Records for this exercise ->
- - -

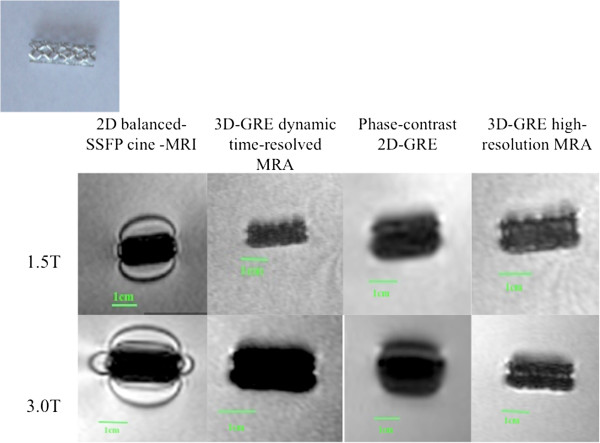
MR appearance of Palmaz Genesis Transhepatic Biliary stent (Device 1,2).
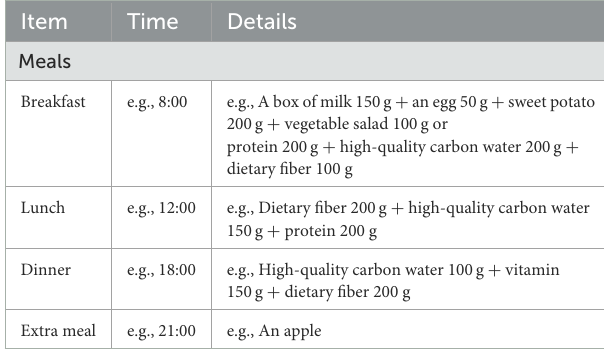
TABLE 1 Health dietary behavior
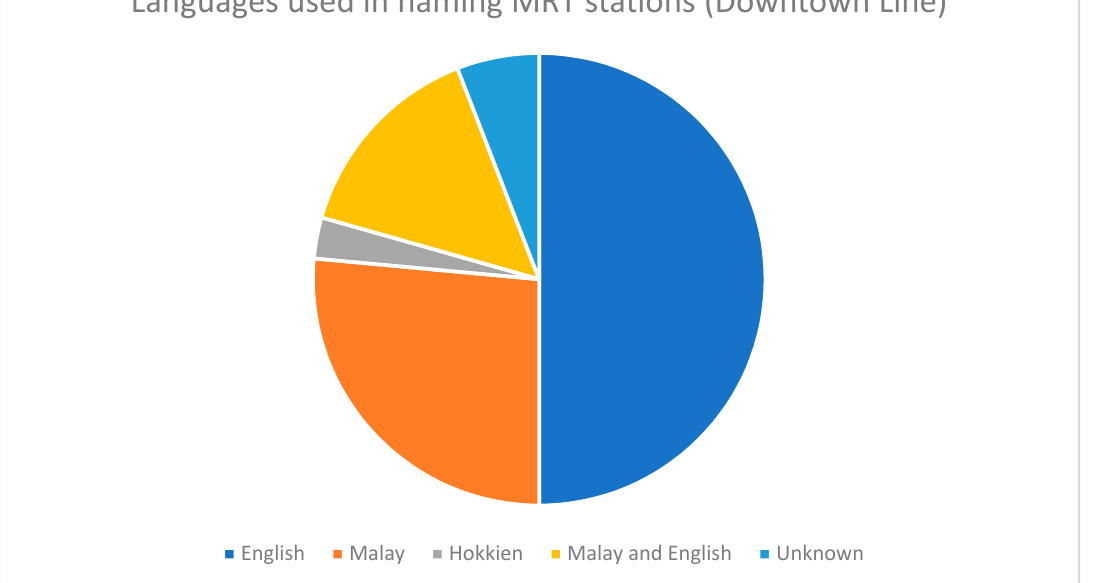
Figure 2. Languages used in naming the MRT stations on the Downtown Line.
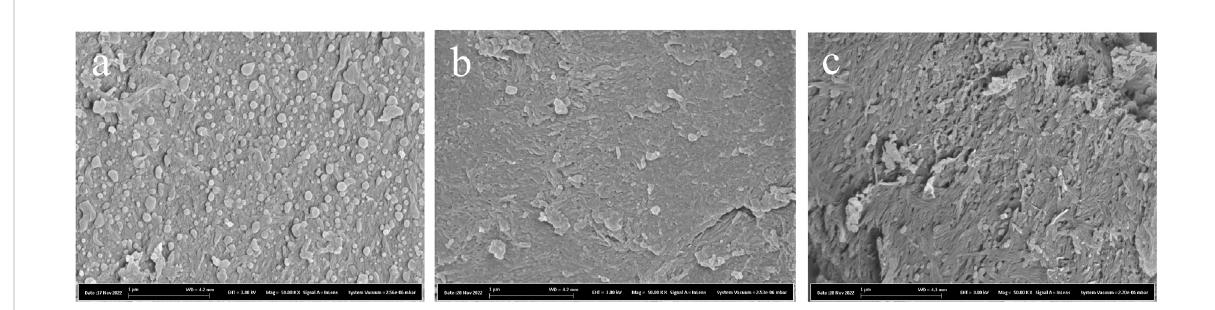
FIGURE 2 SEM micrographs of washed pretreated solids prior to enzymatic sacchari fi cation reactions (A) , and after 72 h of enzymatic sacchari fi cation in reactions supplemented with (B) air and (C) N 2 . The scale bar length is 1 µm.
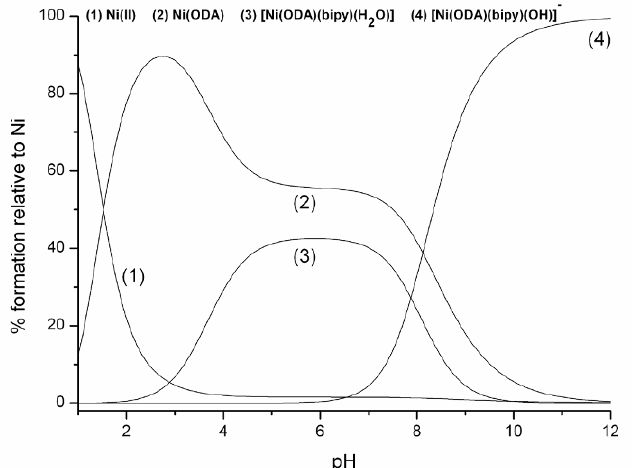
Figure 3. Concentration distributions of Ni(II) (1), Ni-ODA (2), [Ni(ODA)(bipy)(H the Ni(II) – H ODA – bipy 2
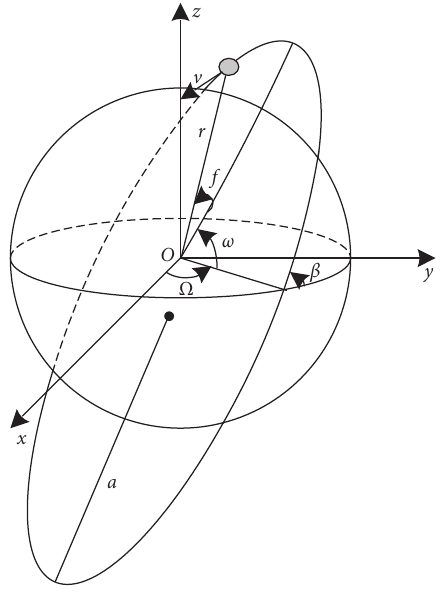
Figure 1: The schematic of the orbital elements in the ECI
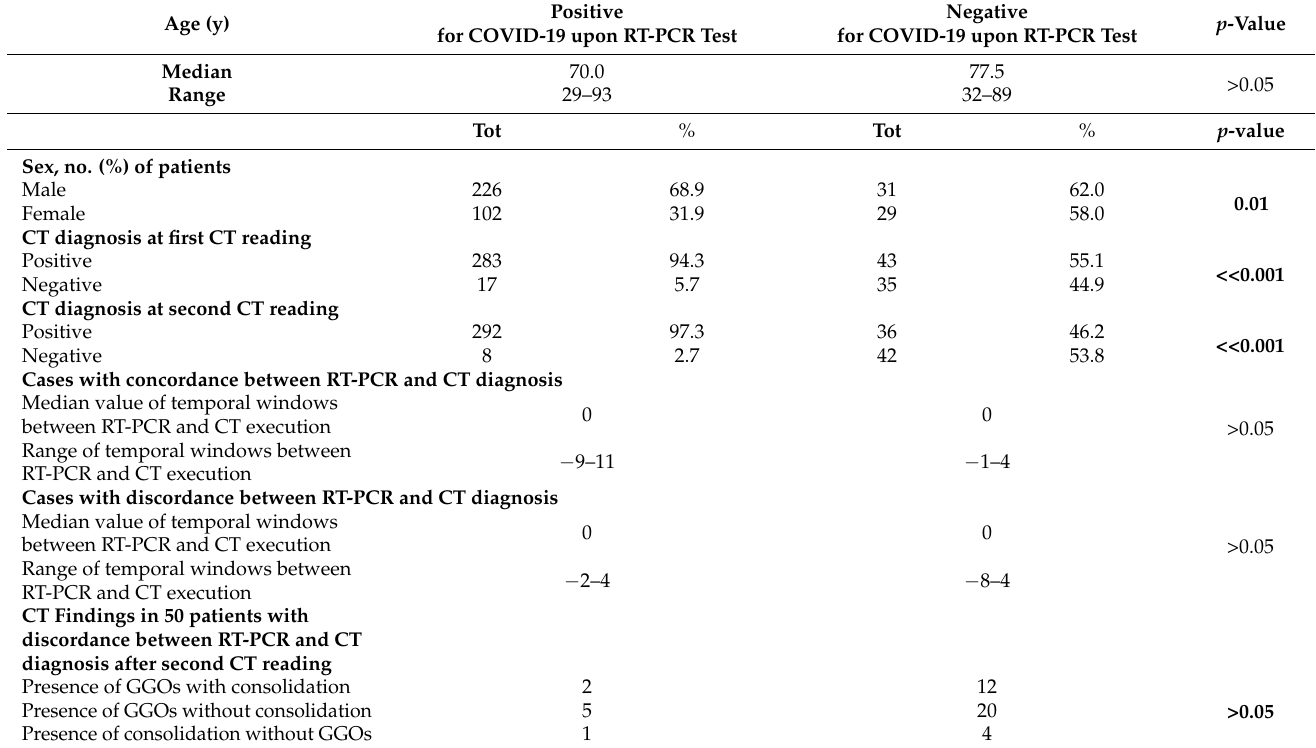
Table 1. Demographic characteristics and CT findings and performance in the detection of pneumonia infection by Coronavirus Disease (COVID-19) in patients with confirmed COVID-19 upon an RT-PCR test. Positive for COVID-19 upon RT-PCR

- - -

What this task involves -> The lines that mention the word "with" should be pulled from the records above.

Reply to the exercise ->
FIGURE 2 SEM micrographs of washed pretreated solids prior to enzymatic sacchari fi cation reactions (A) , and after 72 h of enzymatic sacchari fi cation in reactions supplemented with (B) air and (C) N 2 . The scale bar length is 1 µm.
Table 1. Demographic characteristics and CT findings and performance in the detection of pneumonia infection by Coronavirus Disease (COVID-19) in patients with confirmed COVID-19 upon an RT-PCR test. Positive for COVID-19 upon RT-PCR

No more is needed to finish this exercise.